Car Wash Employs People with Autism
NOTE: Here's a glimpse of what can happen when stakeholders - family - put their minds to the successful futures of their loved ones with autism. You'll stumble on one of the sentences for sure, I did. "We can employ about 50% of the autism spectrum..." That means the higher/highest functioning. It bursts many bubbles - certainly here in my household. My girls are not in that part of the spectrum. But I learned a saying long ago - "Don't punish progress," and I can't make life better for my girls by complaining about something that might be out of their reach yet a Godsend to YOUR family. Hey, we have bikini car washes, right? Why not an autism car wash?
Read the full story and watch a video at HuffPo.
###
When John and Tom D’Eri realized their autistic family member ― John’s son and Tom’s brother, Andrew ― would soon age out of the school system at 22 and have no job prospects, they decided to do something about it. Inspired by Andrew, the father-son duo founded Rising Tide Car Wash, a business that hires individuals across the autism spectrum and teaches them job skills to help put them on a path toward independent living ― and it’s making a world of difference in its Florida community.
Nearly 100 associates with autism are employed by Rising Tide. “People with autism are great at detail-oriented process-driven tasks.

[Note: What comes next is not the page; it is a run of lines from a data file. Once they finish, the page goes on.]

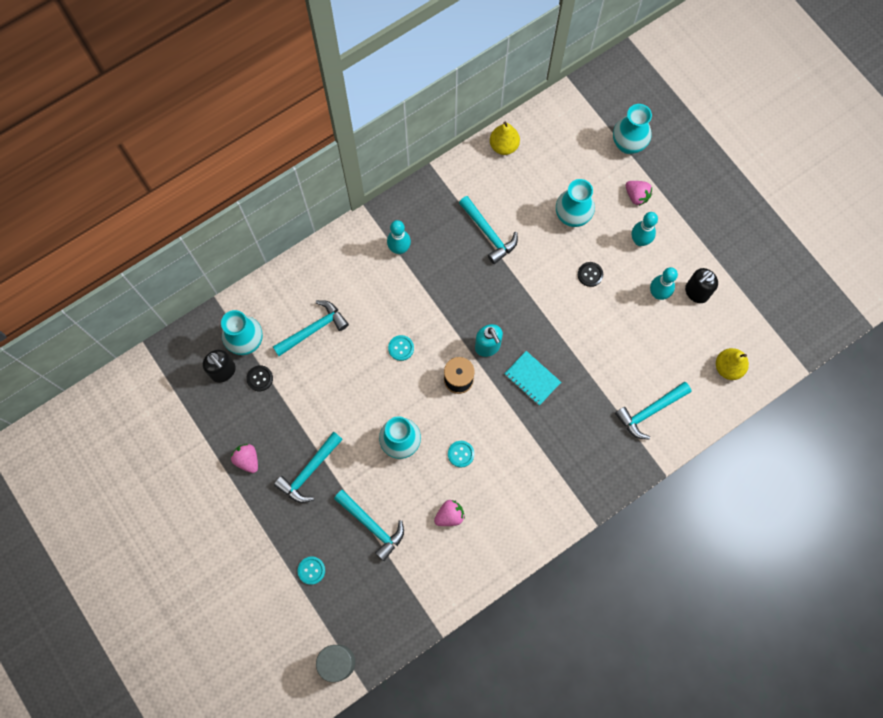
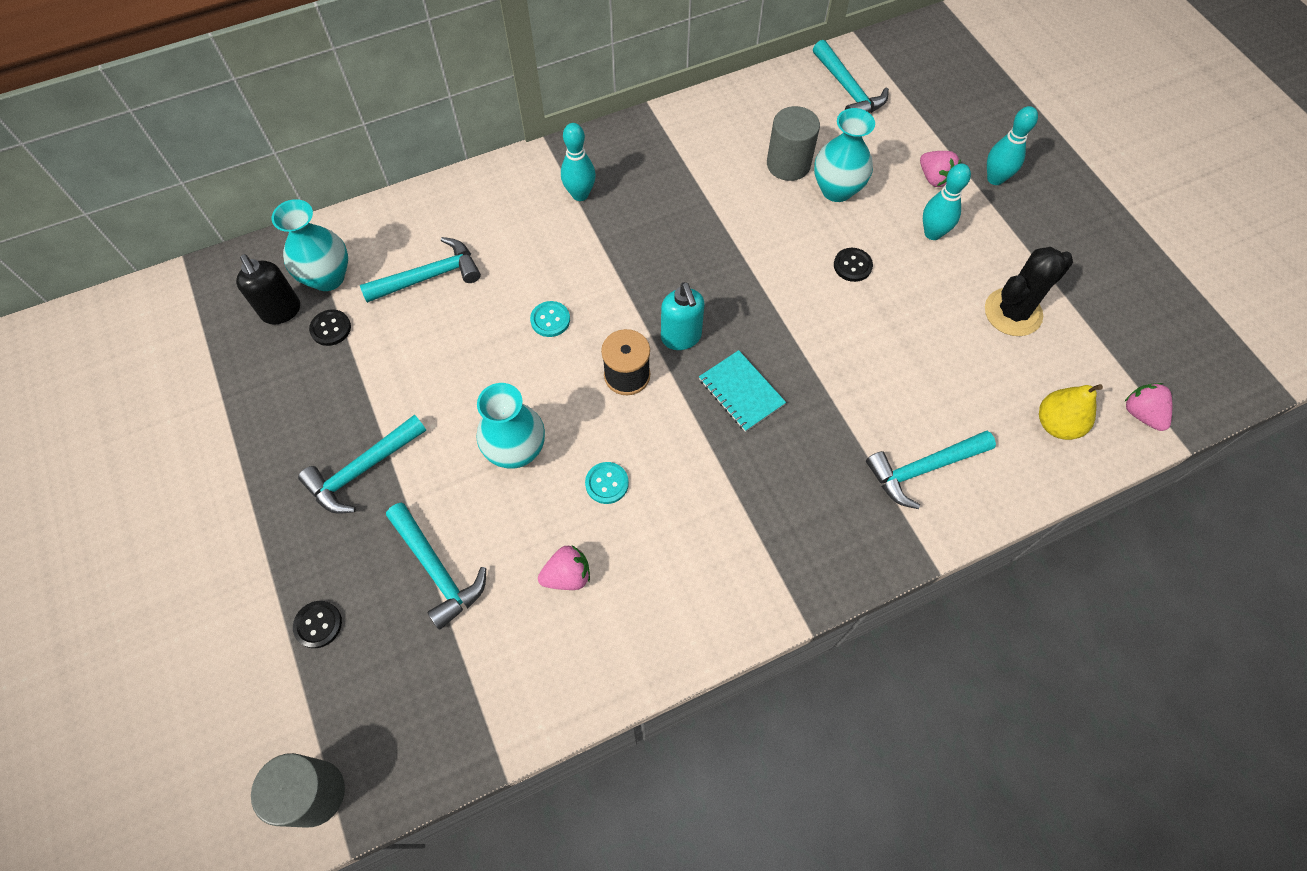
camera: 10 degrees right, 10 degrees down
pink strawberry [231,444,258,473] -> pink strawberry moved to [1125,383,1172,431]
turquoise button [297,557,325,585] -> black button [293,601,342,648]
turquoise hammer [459,196,518,264] -> turquoise hammer moved to [813,40,889,113]
yellow pear [490,121,520,155] -> none
turquoise vase [613,104,652,154] -> none
turquoise bowling pin [650,267,678,300] -> turquoise bowling pin moved to [987,106,1038,185]
black soap dispenser [685,268,718,303] -> black cactus [985,247,1073,336]
none -> grey cylinder [767,106,820,181]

They excel at them,” Tom says. “In fact, they’re better than most.”
It’s a message that the D’Eri family is eager to spread.
“As a society, we look at autism as a disability that requires sympathy instead of a potentially really valuable diversity,” Tom says. “We decided we wanted to build something that could not only empower people with autism, but also could explain that message that people with autism are really capable [and] can be huge assets to a lot of different businesses.”
Rising Tide Car Wash, Tom continues, can employ about 50 percent of the autism spectrum. “There’s a wide range of people with autism that can be successful here,” he says.